A disability service in Co Louth has said a social farming project has transformed the lives of some of its members.

RehabCare is one of a number services taking part in the cross-border initiative, which helps participants grow their confidence and improve their health and well-being.

The cross-border project is one of a number of social farming initiatives which are organised by Social Farming Ireland.

For Peter Paul McShane, a member of RehabCare Dundalk, working at Creag Ard Social Farm in the Cooley Mountains is a rewarding experience.

He explained how his weekly visit to the farm has changed his life and he looks forward to the farm work.

"I come here at 10.30 every Wednesday morning and stay until 4pm. I like to feed Bob the horse and the sheep," he said.

Jimmy Hanlon is another participant from RehabCare Dundalk. During his weekly visit to the farm, he gets involved in a number of tasks.

"It gets you out and you get to know new people and go to new places. You make new friends. When you go to a sales yard with lambs, you educate yourself and you get to know what's going on," he explained.

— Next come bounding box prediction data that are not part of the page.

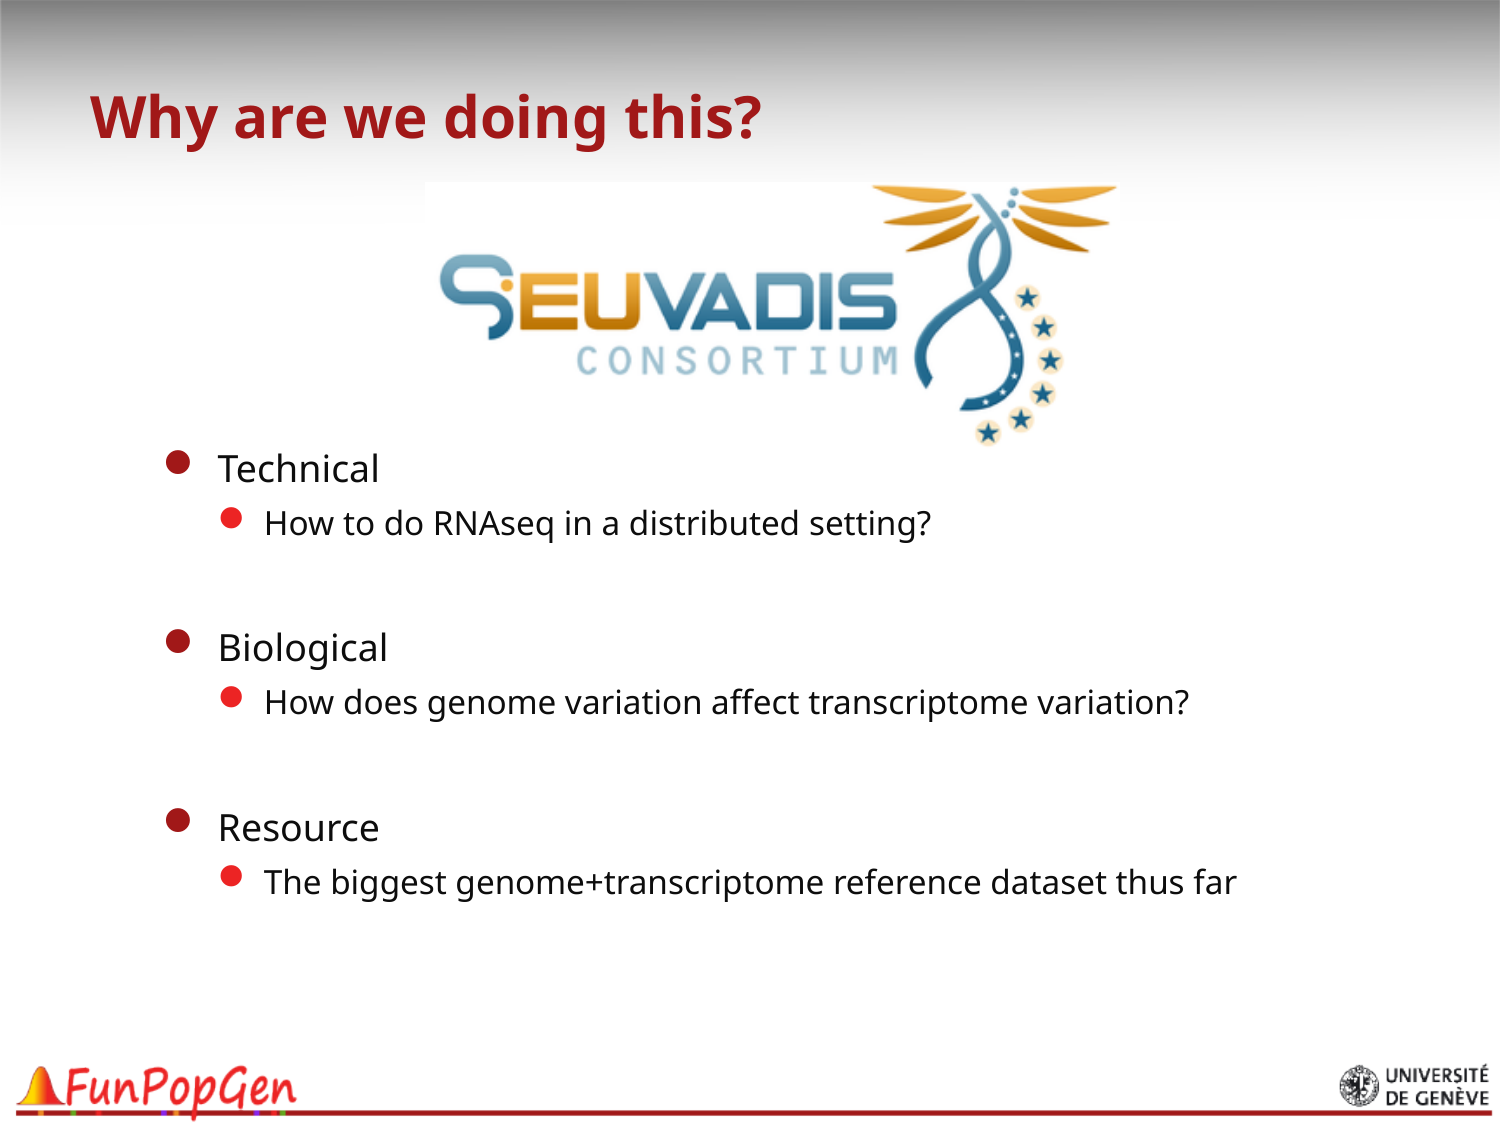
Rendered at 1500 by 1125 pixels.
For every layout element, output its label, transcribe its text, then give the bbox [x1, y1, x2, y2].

picture [0, 0, 1500, 1125]
list Technical How to do RNAseq in a distributed setting? Biological How does genome variation affect transcriptome variation? Resource The biggest genome+transcriptome reference dataset thus far [90, 437, 1410, 1125]
title Why are we doing this? [0, 12, 863, 158]
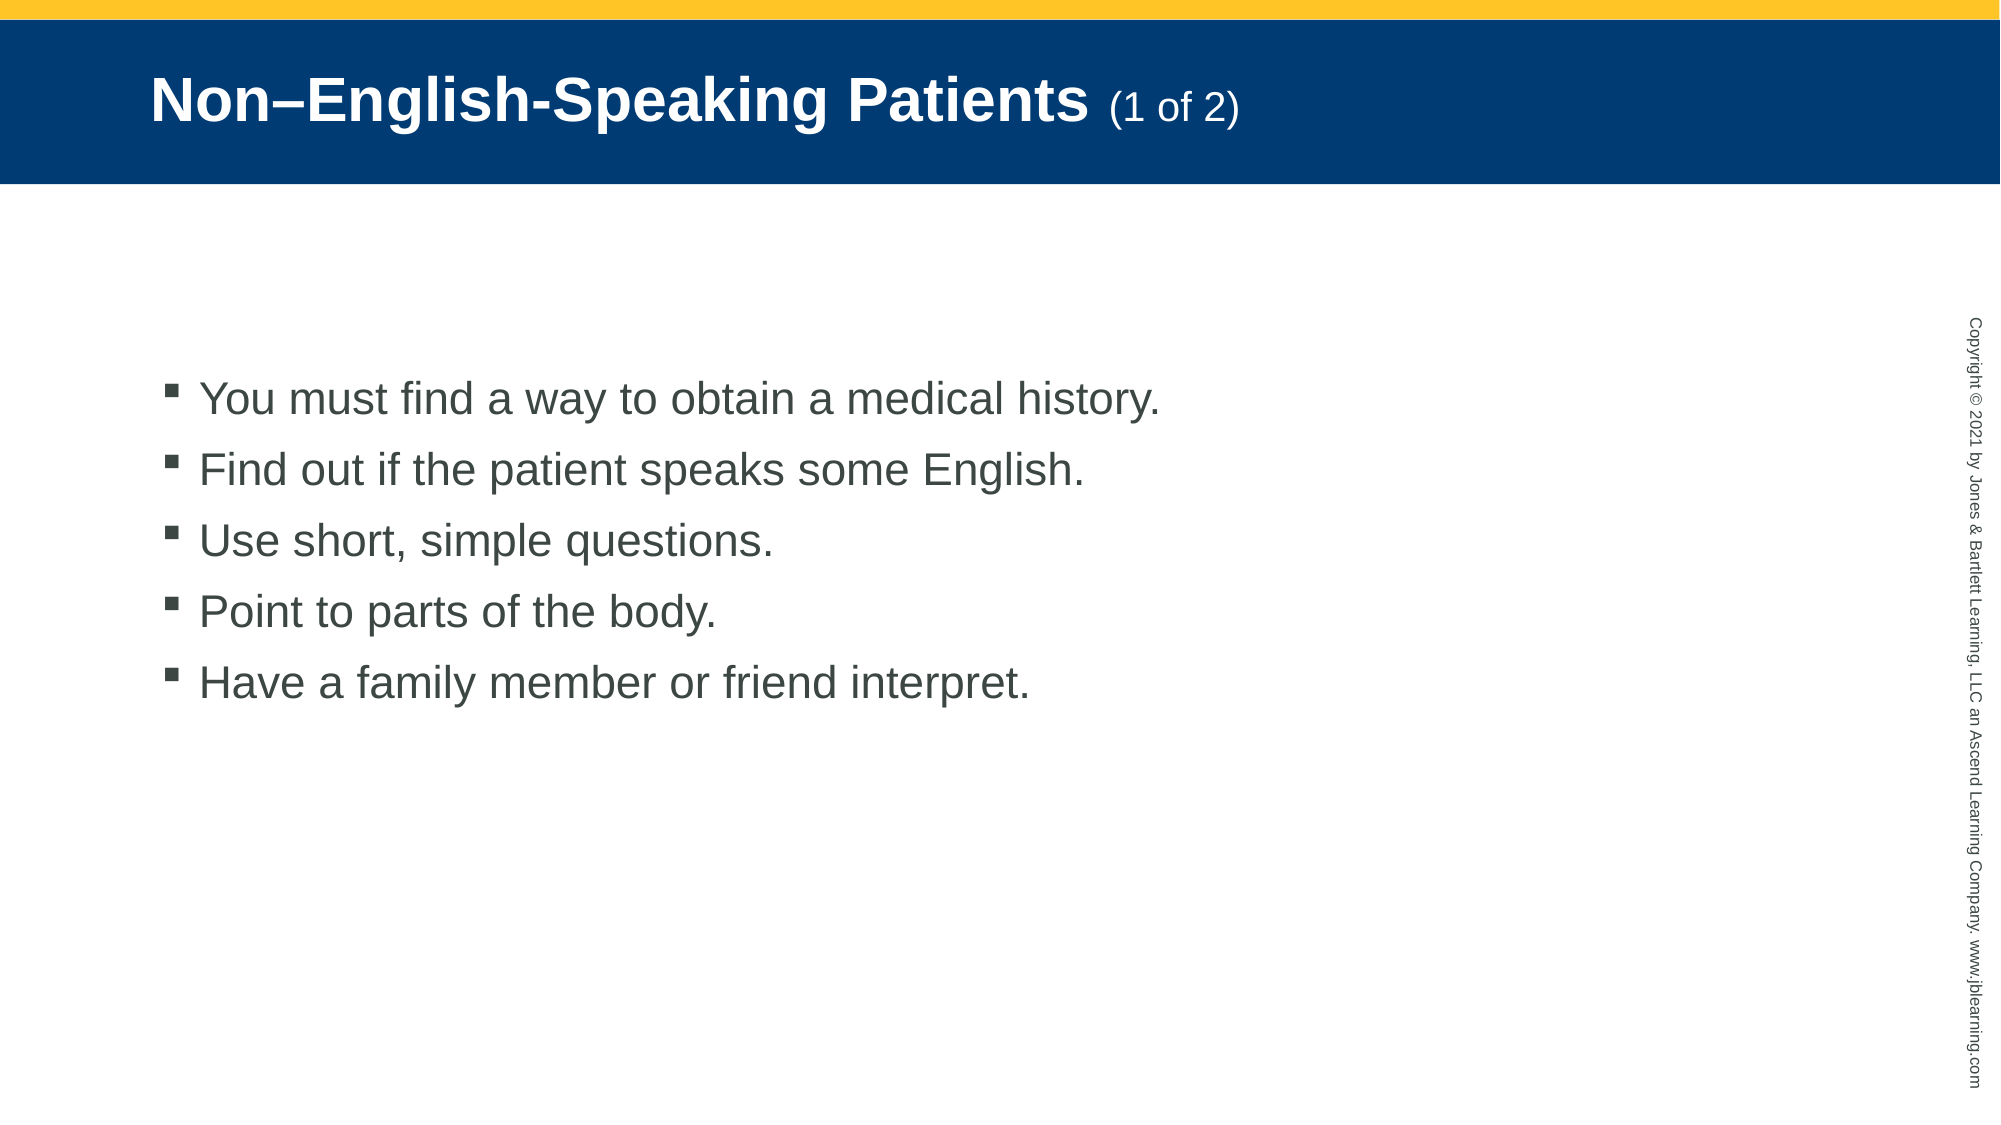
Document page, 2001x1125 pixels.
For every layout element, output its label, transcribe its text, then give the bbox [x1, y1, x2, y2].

title Non–English-Speaking Patients (1 of 2) [0, 19, 2000, 185]
list You must find a way to obtain a medical history. Find out if the patient speaks some English. Use short, simple questions. Point to parts of the body. Have a family member or friend interpret. [146, 361, 1859, 1016]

Matthew McGreehan and his family got involved in the social farming project in 2013 and welcome a number of people to their farm every week.

"There’s some people in our communities that are excluded for some reason or another or maybe feel excluded so social farming is all about inclusion, everyone is welcome," he said.

"When we go out to the farm, we’re all equal and we all join in on the jobs together," he added.

The project has huge benefits to the members of the disability service.

"The social farm has given our RehabCare members a meaningful, new experience. We have one member who had behavioural issues and since he started work on the farm, these issues have reduced and we put this down to working with animals," said Stephen Caraher of RehabCare Dundalk.

"They are discovering they have a value and they work in the community and they can work on a farm. For some for many years, they’ve been told they can’t do this and now they’re discovering they can do these things" he added.

For farmer Matthew McGreehan and his family, social farming has been a rewarding experience.

"I could see the potential for myself and our farm to contribute to people’s lives in a meaningful way. We all need a reason to get up in the morning and to have something to look forward to.

"It's really encouraging to see the glow on the faces of those that engage in social farming" he said.